Previous work showed that the human CA125 tumour antigen may potentially suppress immune-mediated killing of macrophages and natural killer (NK) cells by suppressing their antibody-dependent cellular cytotoxicity (ADCC) function. ADCC is an immune-mediated cell-killing process inherent to macrophages and NK cells that is activated through the engagement of monoclonal antibodies (mAbs) bound to cell-surface tumour antigens. Farletuzumab is an investigational mAb that targets tumour cells through binding the cell surface-expressed folate receptor alpha (FRA) and mediates tumour cell killing in part by ADCC. CA125 is a secreted protein highly over-expressed by the majority of ovarian cancers.

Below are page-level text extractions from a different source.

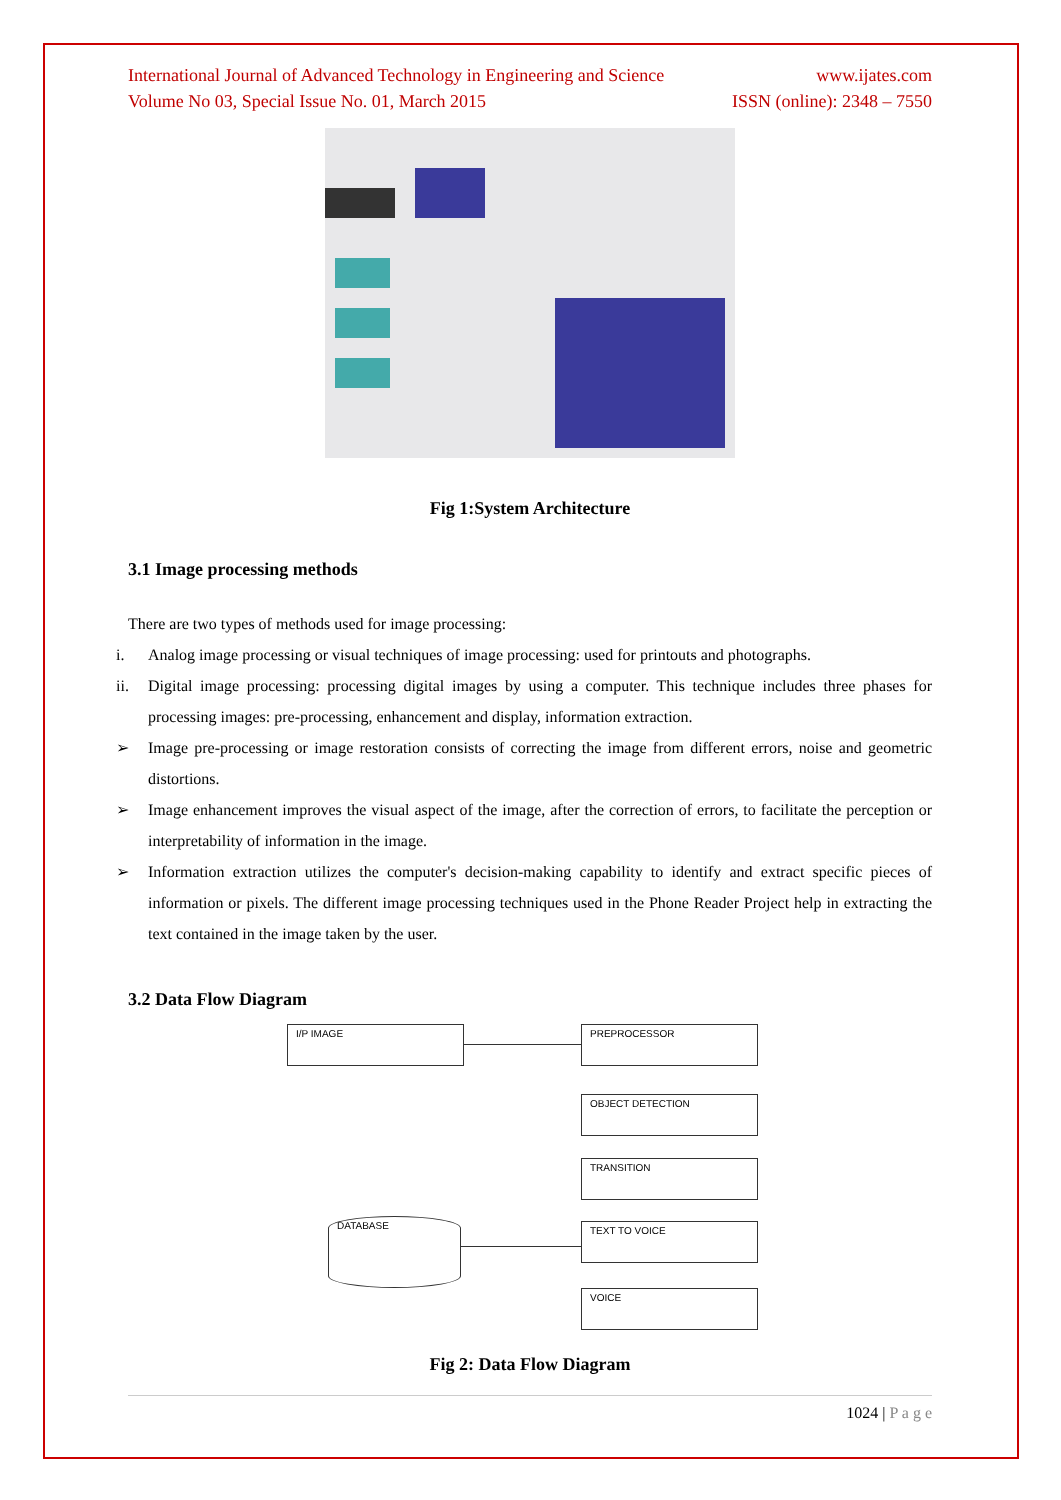International Journal of Advanced Technology in Engineering and Science www.ijates.com
Volume No 03, Special Issue No. 01, March 2015 ISSN (online): 2348 – 7550
Fig 1:System Architecture
3.1 Image processing methods
There are two types of methods used for image processing:
i. Analog image processing or visual techniques of image processing: used for printouts and photographs.
ii. Digital image processing: processing digital images by using a computer. This technique includes three phases for processing images: pre-processing, enhancement and display, information extraction.
➢ Image pre-processing or image restoration consists of correcting the image from different errors, noise and geometric distortions.
➢ Image enhancement improves the visual aspect of the image, after the correction of errors, to facilitate the perception or interpretability of information in the image.
➢ Information extraction utilizes the computer's decision-making capability to identify and extract specific pieces of information or pixels. The different image processing techniques used in the Phone Reader Project help in extracting the text contained in the image taken by the user.
3.2 Data Flow Diagram
I/P IMAGE PREPROCESSOR
OBJECT DETECTION
TRANSITION
DATABASE TEXT TO VOICE
VOICE
Fig 2: Data Flow Diagram
1024 | P a g e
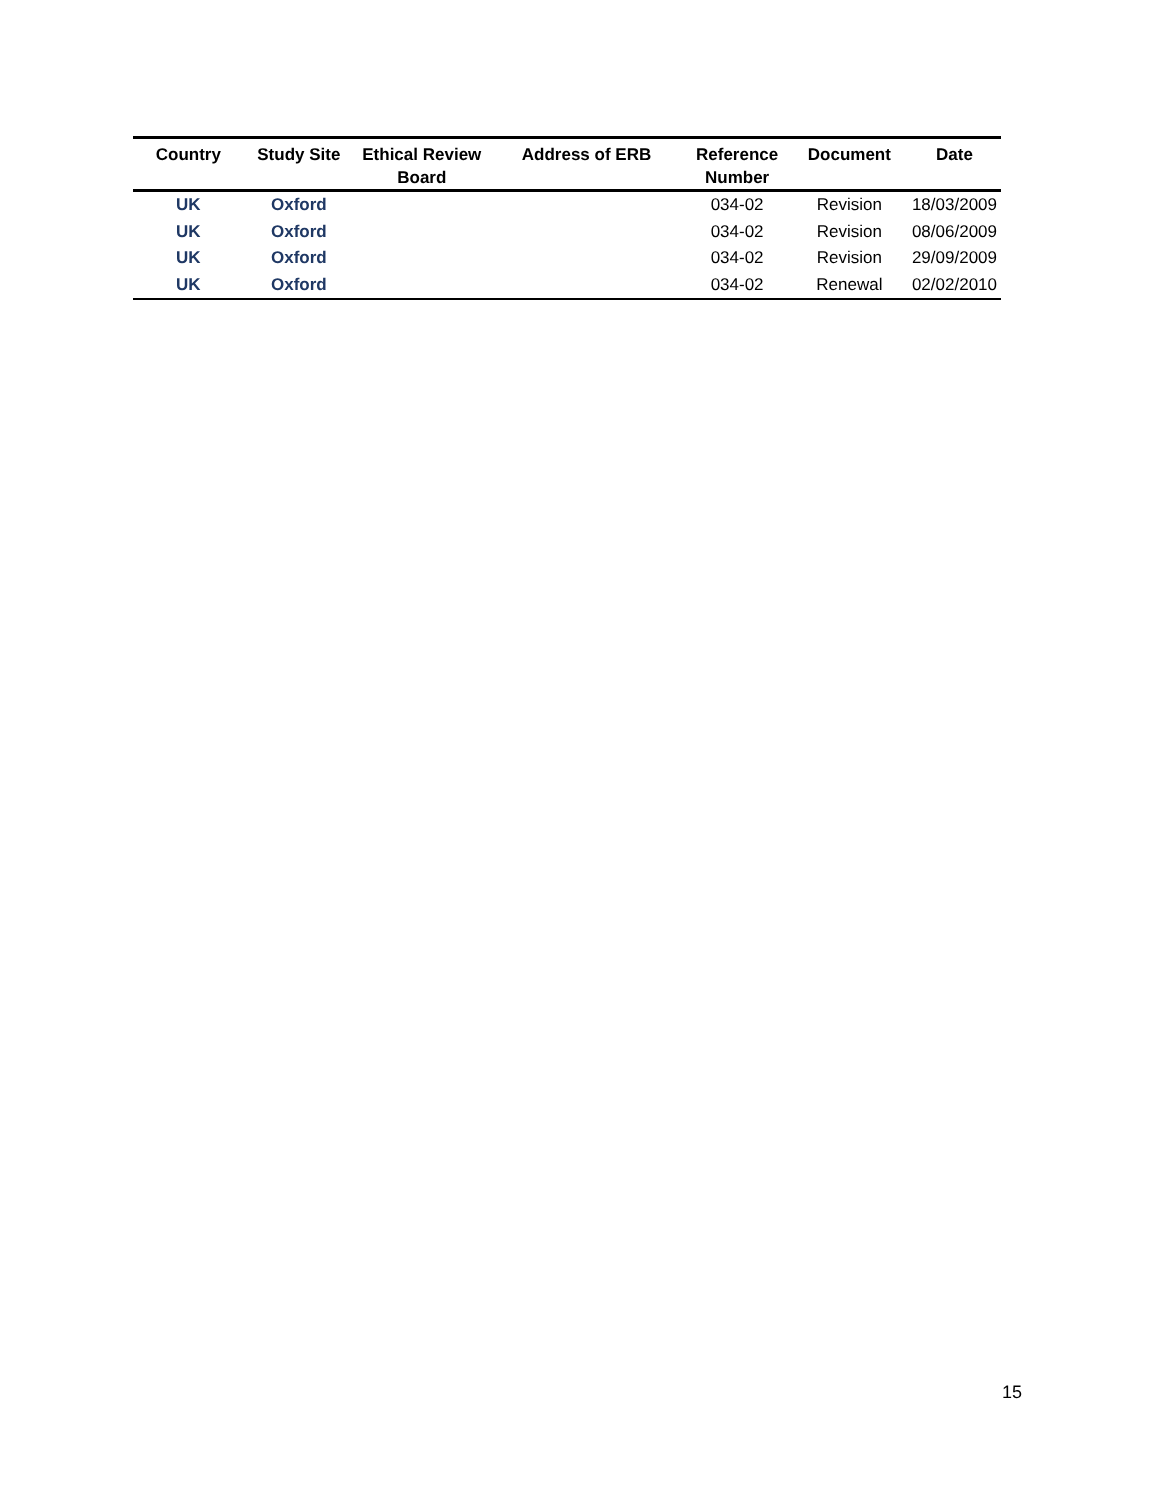| Country | Study Site | Ethical Review Board | Address of ERB | Reference Number | Document | Date |
| --- | --- | --- | --- | --- | --- | --- |
| UK | Oxford | | | 034-02 | Revision | 18/03/2009 |
| UK | Oxford | | | 034-02 | Revision | 08/06/2009 |
| UK | Oxford | | | 034-02 | Revision | 29/09/2009 |
| UK | Oxford | | | 034-02 | Renewal | 02/02/2010 |
15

Previous independent studies suggest that one of CA125’s pro-tumour functions is to enable tumours to avoid immune-mediated killing by the patient’s own immune system.
Research could potentially aid patients with malignancies over-expressing CA125
The collaboration will initially investigate the immune status of primary macrophage and NK cells derived from the blood of ovarian cancer patients with varying levels of CA125. In addition, the collaboration will test whether the farletuzumab-mediated killing of ovarian cancer cells using patient-derived immune cells is affected by tumour-derived CA125.

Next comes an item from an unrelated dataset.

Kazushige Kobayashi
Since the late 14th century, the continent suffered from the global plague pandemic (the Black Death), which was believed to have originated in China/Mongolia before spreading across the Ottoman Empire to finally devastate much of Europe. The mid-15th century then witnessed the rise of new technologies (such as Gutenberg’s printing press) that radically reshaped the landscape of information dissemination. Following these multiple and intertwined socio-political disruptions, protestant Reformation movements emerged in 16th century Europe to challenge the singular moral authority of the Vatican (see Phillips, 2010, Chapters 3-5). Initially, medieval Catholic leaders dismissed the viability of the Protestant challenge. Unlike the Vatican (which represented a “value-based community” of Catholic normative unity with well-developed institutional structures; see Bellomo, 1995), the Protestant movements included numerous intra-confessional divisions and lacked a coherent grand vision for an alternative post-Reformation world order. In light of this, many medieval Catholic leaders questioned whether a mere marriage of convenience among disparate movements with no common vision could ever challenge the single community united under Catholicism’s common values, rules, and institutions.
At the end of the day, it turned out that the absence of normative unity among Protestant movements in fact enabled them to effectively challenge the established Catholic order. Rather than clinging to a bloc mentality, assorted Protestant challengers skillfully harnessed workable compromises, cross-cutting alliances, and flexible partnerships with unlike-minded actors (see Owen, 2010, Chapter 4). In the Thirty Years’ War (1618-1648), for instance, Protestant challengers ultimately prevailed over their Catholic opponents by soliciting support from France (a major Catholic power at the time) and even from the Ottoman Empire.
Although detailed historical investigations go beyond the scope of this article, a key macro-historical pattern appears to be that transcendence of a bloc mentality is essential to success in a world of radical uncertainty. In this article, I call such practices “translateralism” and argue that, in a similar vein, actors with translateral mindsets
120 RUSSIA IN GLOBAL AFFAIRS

“We are excited to enter this collaboration with researchers at the University of Wisconsin-Madison in this innovative field of CA125-mediated immune suppression,” stated Luigi Grasso, Ph.D., Chief Scientific Officer of Morphotek. “Our efforts to understand the mechanisms by which tumours evolve to evade immune surveillance, including ADCC suppression, will continue to enable us to develop novel therapeutic agents and innovative clinical designs to overcome these mechanisms and potentially aid patients with malignancies over-expressing CA125.”
As ADCC is an important mechanism of action of farletuzumab, higher levels of CA125 may potentially disrupt the ability of farletuzumab to elicit an ADCC response, thereby lowering its anti-FRA-mediated tumour-killing potential.